**STATED TASK 1**
Rewrite the passage about switching to pescetarianism, starting at "But then I went" and ending at "switch to pescetarianism.", with "college" changed to "university".
**STATED TASK 2**
According to the passage about switching to pescetarianism, in which state is the writer's college located?

**DOCUMENT EXTRACT**
I used to be obsessed with meat. Pork tenderloin, filet mignon, bacon… It was all so delicious! Sure, I liked some vegetables and fruits, but they were never a main staple of my diet. Sure, on occasion I’d like a nice salad, but I thought fruits and vegetables were incredibly boring. They were great snacks, but they could never be the star of a dish.

But then I went off to college. I go to a rather small, liberal arts college in Massachusetts. A rather sizable portion of the population is some form of vegetarian or vegan. And most of them do it for moral reasons. If it weren’t for the vegetarian/vegan population at my college, I probably would have never made the switch to pescetarianism.

**GIVEN DATA**
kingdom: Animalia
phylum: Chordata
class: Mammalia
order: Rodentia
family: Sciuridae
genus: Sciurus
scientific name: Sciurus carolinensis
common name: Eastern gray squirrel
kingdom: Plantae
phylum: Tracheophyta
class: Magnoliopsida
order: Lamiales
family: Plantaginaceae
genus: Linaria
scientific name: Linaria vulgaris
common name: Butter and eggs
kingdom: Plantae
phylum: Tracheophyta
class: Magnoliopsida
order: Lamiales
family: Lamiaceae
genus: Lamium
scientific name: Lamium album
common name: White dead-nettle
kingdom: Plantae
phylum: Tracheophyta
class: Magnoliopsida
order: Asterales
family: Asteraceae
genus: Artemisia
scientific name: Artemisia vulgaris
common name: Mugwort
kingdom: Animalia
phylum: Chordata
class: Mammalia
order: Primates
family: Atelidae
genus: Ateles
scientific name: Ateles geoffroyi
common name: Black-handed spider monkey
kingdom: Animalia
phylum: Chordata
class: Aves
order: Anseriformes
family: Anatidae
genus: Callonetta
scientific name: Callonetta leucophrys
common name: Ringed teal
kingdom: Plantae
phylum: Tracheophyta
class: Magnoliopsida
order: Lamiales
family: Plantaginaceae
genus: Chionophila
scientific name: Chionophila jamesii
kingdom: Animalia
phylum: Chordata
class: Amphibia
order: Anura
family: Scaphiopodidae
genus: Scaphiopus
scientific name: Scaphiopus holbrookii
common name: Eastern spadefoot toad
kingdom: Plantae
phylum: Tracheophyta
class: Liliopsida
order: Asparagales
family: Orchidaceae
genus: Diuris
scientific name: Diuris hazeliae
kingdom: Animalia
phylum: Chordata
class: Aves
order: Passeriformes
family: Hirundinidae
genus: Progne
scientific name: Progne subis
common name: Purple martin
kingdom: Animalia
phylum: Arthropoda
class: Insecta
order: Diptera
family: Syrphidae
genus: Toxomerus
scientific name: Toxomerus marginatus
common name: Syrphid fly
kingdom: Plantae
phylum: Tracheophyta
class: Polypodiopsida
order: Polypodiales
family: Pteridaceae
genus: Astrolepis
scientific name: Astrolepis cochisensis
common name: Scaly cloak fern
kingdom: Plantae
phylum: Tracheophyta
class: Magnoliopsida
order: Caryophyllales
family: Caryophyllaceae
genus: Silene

**FULL ANSWER 1**
But then I went off to university. I go to a rather small, liberal arts university in Massachusetts. A rather sizable portion of the population is some form of vegetarian or vegan. And most of them do it for moral reasons. If it weren’t for the vegetarian/vegan population at my university, I probably would have never made the switch to pescetarianism.

**FULL ANSWER 2**
Massachusetts